The story might not be true, but the central claim is something we’ve all witnessed in our own lives and in the lives of others. When the unthinkably bad or unimaginably wonderful occurs, we adapt to it sooner than we would ever expect from the outset.
Our minds excel at papering over existential crises. They also struggle to accept radical discontinuities in our life story.
Whatever your ‘set-point’ of happiness is, chances are you’ll return to that set-point over time. It would take a truly deep, meaningful, and enduring change to make a lasting impression, for better or for worse.
That’s why these saints and mystics want to keep suffering. Suffering prevents their sense of self-sufficiency, their self-conceit, from papering over the cracks once more.
And there’s an inevitability to suffering that gives it primacy over joy. I mean, we could go in the other direction – desiring impenetrable success and self-confidence, wanting to not only paper over the cracks but fill them in and concrete over the whole messy thing.
But it will fail eventually, one way or another. We are all going to die, so why strive to build our happiness on things that will fall apart before the end…not to mention what might come after the end.
There’s another reference: the wise man who builds on rock versus the fool who builds on sand.
We are exhorted to “store up treasure in heaven”, which to my mind implies learning to love God and letting go of the illusion of self-control.
Suffering helps us do that, because the part of us that suffers the most is the part we need to let go of.
Our pride is not easily defeated.
Maybe you’re fortunate, and your suffering, your natural poverty of spirit has helped you to see through delusions of self-sufficiency.
But when those who mourn are comforted, they might stop mourning. They might start thinking they understand how it all works. They might begin to feel in control, to feel self-sufficient, albeit in a spiritual rather than a worldly sense.
With spiritual pride the rules don’t change: the solution is still to recognise that we are not in control, or that the self who feels like it is in control is an illusion.

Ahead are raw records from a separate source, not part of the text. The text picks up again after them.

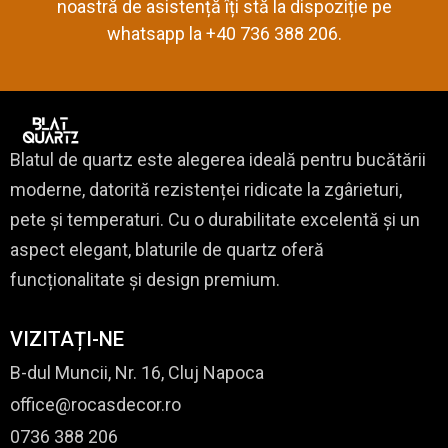
noastră de asistență îți stă la dispoziție pe
whatsapp la +40 736 388 206.
Blatul de quartz este alegerea ideală pentru bucătării
moderne, datorită rezistenței ridicate la zgârieturi,
pete și temperaturi. Cu o durabilitate excelentă și un
aspect elegant, blaturile de quartz oferă
funcționalitate și design premium.
VIZITAȚI-NE
B-dul Muncii, Nr. 16, Cluj Napoca
office@rocasdecor.ro
0736 388 206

The difference is that whereas this realisation first came as a relief – a comfort against the struggle and suffering in life – now that we have found a measure of spiritual pride it comes as a thief in the night, threatening to take away what feels like a great success, the fruit of our spiritual efforts and understanding.
I think this is the general rule: those who exalt themselves will be humbled, and those who humble themselves will be exalted. The freedom that comes with grace is a joy and relief when we are burdened and weighed down by suffering. But it is a threat and accompanied by fear when we already feel on top of the world, in charge of our lives.
And when that sense of being in control is spiritual pride, the prospect of being humbled is even more fearsome and confusing because it threatens to shake our spiritual foundation.
That’s why a recurring theme of mysticism is the principle of reversion: within the polar opposites of light and dark, joy and suffering, fullness and emptiness, we should emulate the divine by embracing the lower half:
The Way itself is thus described in terms of “lower” qualities that actually encompass their opposites (“empty yet full”), and the best advice is to emulate the Way and hold fast to the conventionally lower element of the dyad. Once one is able to accomplish this, both sides of the dyad will be obtained.
The principle of reversion never ends. God never ceases to lower Himself, why should we?